╭─ Excerpt

2. Nancy

Spring 1978

Sanborn Regional High School — Kingston, New Hampshire

She stood outside, looking up into the bright New Hampshire sky, and she smiled.

The whole graduating class was out there with her in the parking lot that afternoon: several dozen teenagers, dressed in their bell bottoms and denim jackets, on a patch of asphalt boxed in by rows of parked Volkswagen beetles. They were all trying to stand perfectly still, in their places. High up on the roof of the school, there was a man with a camera, capturing a bird’s-eye-view for their yearbook: the graduates, pausing just as they crossed their last milestone before official adulthood, all carefully arranged in the shape of a giant “78.”

When the yearbooks came out, Nancy found she also appeared in a few close-ups, printed in the “Class Favorites” section: a snapshot of her taking a big bite from a slice of cheese pizza, and another where she’s flipping through an old paperback. In her senior portrait, she grins warmly, her face distinguished by high smile lines, and dark-brown eyes, her hair parted in the middle and coming down in long, honey-blonde waves. She carries an aura of serenity, and confidence.

╰─

Job
Please write out everything in the yearbook passage above from "When the yearbooks" down to "serenity, and confidence.", word for word.

╭─ Collected material

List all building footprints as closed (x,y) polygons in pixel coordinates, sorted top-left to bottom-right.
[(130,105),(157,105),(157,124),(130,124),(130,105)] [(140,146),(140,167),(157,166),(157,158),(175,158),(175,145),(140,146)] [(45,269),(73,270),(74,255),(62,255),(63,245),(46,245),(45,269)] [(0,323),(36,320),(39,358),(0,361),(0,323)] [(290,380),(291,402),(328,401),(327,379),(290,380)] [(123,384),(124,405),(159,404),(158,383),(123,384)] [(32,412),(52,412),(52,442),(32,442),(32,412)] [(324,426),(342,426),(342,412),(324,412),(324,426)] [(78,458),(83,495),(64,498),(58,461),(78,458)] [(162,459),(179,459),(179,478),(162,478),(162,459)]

╰─

Full solution
When the yearbooks came out, Nancy found she also appeared in a few close-ups, printed in the “Class Favorites” section: a snapshot of her taking a big bite from a slice of cheese pizza, and another where she’s flipping through an old paperback. In her senior portrait, she grins warmly, her face distinguished by high smile lines, and dark-brown eyes, her hair parted in the middle and coming down in long, honey-blonde waves. She carries an aura of serenity, and confidence.